▶ _Supplied entries_:
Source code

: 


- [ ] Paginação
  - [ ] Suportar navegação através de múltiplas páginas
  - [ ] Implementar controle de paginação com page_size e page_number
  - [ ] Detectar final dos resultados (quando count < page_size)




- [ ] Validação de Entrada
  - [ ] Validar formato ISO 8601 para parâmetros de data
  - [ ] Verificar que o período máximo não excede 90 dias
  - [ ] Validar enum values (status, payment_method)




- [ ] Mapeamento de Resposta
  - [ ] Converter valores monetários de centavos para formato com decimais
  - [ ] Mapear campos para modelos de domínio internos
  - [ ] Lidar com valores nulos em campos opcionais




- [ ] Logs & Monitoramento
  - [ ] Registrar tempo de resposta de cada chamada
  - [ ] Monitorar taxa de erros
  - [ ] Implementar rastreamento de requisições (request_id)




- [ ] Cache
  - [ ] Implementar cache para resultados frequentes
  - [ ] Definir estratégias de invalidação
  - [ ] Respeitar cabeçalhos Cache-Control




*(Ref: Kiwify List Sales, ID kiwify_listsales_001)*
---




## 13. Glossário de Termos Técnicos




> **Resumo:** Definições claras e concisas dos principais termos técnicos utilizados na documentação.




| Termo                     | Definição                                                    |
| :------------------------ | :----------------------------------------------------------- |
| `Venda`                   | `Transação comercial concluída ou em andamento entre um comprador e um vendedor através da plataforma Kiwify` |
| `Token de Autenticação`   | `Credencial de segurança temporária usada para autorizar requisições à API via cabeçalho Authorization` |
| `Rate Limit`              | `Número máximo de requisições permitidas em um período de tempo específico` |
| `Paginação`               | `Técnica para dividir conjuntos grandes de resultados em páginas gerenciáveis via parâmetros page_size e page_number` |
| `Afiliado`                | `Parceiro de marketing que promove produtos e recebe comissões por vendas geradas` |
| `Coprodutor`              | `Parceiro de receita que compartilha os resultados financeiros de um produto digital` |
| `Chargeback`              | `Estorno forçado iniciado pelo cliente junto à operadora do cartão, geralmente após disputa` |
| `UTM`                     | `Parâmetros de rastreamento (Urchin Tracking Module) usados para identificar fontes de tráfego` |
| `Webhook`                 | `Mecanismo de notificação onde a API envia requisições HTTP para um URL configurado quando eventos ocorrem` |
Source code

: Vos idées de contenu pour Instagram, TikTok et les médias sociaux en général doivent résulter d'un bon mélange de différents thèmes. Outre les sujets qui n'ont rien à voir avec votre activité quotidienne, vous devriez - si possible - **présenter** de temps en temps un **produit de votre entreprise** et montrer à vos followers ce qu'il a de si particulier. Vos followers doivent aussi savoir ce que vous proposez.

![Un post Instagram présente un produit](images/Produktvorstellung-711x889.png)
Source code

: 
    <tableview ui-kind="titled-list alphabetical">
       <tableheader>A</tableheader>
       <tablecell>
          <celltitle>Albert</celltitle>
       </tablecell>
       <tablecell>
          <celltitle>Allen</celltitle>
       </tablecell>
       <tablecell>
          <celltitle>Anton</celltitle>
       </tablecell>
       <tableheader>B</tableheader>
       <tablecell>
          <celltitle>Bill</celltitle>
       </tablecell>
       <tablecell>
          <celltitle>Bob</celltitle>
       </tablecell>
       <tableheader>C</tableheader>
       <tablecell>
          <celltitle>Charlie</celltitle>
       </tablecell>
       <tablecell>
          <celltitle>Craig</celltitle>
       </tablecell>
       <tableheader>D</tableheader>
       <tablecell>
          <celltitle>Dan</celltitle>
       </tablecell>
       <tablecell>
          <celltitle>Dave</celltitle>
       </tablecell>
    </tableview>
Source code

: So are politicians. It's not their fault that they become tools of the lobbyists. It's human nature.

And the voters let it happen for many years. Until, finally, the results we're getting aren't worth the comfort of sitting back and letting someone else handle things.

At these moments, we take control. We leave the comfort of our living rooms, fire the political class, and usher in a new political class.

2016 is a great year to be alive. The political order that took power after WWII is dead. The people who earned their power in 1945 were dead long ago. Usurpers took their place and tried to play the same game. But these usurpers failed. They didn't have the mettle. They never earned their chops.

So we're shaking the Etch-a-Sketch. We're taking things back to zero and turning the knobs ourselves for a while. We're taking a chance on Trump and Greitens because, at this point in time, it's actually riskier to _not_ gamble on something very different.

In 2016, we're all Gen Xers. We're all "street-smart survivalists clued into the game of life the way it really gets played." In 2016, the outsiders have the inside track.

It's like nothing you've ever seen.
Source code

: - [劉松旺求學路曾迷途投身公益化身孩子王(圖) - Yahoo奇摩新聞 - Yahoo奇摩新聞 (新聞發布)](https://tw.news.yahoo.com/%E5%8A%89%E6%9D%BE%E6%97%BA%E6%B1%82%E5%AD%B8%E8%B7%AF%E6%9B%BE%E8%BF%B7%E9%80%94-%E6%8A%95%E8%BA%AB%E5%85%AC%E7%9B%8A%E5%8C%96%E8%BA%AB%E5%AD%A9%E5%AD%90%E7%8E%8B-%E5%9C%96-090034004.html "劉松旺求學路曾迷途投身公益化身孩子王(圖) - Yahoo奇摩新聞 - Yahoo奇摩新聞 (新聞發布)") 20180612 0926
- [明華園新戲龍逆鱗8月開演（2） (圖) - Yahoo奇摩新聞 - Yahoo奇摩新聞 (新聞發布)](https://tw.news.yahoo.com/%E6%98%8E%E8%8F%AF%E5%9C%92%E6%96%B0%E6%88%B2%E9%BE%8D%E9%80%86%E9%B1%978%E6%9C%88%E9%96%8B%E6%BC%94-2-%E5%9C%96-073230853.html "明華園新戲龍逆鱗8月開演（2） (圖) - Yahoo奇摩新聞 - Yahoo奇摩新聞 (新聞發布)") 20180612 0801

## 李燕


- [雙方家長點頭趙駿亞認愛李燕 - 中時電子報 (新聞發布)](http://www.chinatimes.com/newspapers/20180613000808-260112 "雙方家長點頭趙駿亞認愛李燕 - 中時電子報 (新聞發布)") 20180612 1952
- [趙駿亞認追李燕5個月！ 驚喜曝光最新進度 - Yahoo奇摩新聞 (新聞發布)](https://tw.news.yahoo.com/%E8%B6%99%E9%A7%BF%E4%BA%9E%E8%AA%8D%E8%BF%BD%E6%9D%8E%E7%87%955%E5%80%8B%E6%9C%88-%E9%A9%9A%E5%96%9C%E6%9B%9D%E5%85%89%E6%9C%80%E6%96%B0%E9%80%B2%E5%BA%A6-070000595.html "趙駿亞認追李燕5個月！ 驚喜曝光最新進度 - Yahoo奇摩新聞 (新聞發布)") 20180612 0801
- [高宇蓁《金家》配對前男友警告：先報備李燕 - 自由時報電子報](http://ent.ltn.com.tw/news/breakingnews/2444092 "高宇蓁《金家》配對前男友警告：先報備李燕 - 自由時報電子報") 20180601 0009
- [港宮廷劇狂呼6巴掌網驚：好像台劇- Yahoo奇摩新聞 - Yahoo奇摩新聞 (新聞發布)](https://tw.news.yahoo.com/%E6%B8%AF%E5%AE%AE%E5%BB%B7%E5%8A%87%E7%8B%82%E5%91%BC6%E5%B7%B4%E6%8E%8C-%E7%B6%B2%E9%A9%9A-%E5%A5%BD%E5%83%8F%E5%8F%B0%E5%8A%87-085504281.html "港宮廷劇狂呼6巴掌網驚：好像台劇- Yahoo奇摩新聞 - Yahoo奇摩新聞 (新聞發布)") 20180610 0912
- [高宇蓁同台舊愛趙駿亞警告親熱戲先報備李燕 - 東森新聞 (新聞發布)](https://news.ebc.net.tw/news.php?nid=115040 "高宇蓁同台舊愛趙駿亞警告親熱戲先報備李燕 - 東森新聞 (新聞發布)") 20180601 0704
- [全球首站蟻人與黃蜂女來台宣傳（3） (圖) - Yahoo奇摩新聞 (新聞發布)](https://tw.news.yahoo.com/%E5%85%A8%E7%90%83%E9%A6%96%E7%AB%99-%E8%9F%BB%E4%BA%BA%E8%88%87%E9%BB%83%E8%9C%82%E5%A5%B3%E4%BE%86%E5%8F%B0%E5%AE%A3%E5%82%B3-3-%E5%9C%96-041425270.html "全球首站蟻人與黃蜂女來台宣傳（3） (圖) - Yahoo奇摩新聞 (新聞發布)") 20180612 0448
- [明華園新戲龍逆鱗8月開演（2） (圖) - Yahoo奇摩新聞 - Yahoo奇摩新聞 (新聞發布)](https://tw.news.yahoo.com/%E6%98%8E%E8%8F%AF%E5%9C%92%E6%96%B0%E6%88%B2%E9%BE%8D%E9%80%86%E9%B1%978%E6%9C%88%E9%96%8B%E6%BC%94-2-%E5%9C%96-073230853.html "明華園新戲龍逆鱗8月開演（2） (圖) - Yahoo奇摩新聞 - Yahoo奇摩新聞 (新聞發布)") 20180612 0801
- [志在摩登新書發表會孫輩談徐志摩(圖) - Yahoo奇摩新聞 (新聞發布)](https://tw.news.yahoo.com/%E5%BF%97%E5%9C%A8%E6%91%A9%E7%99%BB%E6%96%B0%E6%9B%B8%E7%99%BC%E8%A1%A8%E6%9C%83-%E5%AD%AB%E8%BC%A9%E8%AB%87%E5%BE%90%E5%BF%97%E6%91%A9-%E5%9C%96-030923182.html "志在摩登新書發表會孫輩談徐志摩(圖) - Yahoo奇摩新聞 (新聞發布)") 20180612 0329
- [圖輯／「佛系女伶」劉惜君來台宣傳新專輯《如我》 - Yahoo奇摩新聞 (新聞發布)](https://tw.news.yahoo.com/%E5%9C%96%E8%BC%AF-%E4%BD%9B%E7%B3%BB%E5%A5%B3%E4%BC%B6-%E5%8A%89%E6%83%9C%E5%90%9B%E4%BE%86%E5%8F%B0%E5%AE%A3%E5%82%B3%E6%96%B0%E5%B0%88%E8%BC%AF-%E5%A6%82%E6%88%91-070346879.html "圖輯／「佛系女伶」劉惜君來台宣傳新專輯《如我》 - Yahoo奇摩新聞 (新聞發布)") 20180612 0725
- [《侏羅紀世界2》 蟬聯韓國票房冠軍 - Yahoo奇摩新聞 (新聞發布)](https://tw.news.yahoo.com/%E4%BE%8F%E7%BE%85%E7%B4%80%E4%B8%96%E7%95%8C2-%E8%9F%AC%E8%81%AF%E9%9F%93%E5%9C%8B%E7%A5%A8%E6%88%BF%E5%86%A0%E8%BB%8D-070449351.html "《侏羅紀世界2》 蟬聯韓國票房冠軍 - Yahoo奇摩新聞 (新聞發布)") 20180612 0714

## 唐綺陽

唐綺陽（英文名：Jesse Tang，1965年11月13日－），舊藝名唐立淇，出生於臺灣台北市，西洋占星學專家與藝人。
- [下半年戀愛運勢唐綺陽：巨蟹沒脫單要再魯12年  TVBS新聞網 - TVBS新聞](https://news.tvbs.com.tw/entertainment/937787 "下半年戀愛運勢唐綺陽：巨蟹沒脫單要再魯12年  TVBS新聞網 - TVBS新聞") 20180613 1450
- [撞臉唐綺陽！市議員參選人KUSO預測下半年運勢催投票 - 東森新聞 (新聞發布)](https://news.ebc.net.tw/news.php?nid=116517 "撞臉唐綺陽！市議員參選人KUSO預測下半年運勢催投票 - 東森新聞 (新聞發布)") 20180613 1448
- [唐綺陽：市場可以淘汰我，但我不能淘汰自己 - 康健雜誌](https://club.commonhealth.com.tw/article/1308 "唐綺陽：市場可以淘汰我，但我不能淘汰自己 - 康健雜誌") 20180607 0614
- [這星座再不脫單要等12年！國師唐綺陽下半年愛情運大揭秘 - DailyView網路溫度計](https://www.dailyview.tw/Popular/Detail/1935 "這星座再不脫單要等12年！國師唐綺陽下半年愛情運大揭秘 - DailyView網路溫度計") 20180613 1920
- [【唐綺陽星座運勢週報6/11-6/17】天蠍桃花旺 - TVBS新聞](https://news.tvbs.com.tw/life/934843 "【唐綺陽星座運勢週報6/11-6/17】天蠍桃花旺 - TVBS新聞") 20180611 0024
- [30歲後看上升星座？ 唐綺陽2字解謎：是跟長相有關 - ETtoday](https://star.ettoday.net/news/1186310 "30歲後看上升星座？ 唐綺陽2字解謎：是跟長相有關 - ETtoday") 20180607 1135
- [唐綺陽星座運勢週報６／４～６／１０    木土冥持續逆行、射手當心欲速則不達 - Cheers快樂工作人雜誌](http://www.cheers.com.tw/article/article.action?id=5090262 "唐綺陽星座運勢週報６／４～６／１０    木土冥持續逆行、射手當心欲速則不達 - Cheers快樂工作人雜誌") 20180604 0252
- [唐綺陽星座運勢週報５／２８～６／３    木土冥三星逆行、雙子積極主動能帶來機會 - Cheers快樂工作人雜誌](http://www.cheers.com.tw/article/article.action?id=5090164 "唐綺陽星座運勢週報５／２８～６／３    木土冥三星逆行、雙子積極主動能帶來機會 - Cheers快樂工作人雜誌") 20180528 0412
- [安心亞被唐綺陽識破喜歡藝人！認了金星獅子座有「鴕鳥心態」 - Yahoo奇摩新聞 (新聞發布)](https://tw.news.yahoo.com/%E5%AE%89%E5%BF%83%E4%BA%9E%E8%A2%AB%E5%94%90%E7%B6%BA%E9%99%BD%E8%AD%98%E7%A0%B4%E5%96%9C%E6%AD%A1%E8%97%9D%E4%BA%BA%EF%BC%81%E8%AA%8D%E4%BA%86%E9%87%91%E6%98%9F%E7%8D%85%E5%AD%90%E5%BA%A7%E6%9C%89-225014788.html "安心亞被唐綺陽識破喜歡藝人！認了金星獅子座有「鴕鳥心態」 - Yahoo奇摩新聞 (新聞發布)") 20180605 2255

▶ _Problem description_:
Repeat only the lines above, from the first line of the entries through the line that contains "para dividir conjuntos", including both ends.

▶ _Problem solution_:
Source code

: 


- [ ] Paginação
  - [ ] Suportar navegação através de múltiplas páginas
  - [ ] Implementar controle de paginação com page_size e page_number
  - [ ] Detectar final dos resultados (quando count < page_size)




- [ ] Validação de Entrada
  - [ ] Validar formato ISO 8601 para parâmetros de data
  - [ ] Verificar que o período máximo não excede 90 dias
  - [ ] Validar enum values (status, payment_method)




- [ ] Mapeamento de Resposta
  - [ ] Converter valores monetários de centavos para formato com decimais
  - [ ] Mapear campos para modelos de domínio internos
  - [ ] Lidar com valores nulos em campos opcionais




- [ ] Logs & Monitoramento
  - [ ] Registrar tempo de resposta de cada chamada
  - [ ] Monitorar taxa de erros
  - [ ] Implementar rastreamento de requisições (request_id)




- [ ] Cache
  - [ ] Implementar cache para resultados frequentes
  - [ ] Definir estratégias de invalidação
  - [ ] Respeitar cabeçalhos Cache-Control




*(Ref: Kiwify List Sales, ID kiwify_listsales_001)*
---




## 13. Glossário de Termos Técnicos




> **Resumo:** Definições claras e concisas dos principais termos técnicos utilizados na documentação.




| Termo                     | Definição                                                    |
| :------------------------ | :----------------------------------------------------------- |
| `Venda`                   | `Transação comercial concluída ou em andamento entre um comprador e um vendedor através da plataforma Kiwify` |
| `Token de Autenticação`   | `Credencial de segurança temporária usada para autorizar requisições à API via cabeçalho Authorization` |
| `Rate Limit`              | `Número máximo de requisições permitidas em um período de tempo específico` |
| `Paginação`               | `Técnica para dividir conjuntos grandes de resultados em páginas gerenciáveis via parâmetros page_size e page_number` |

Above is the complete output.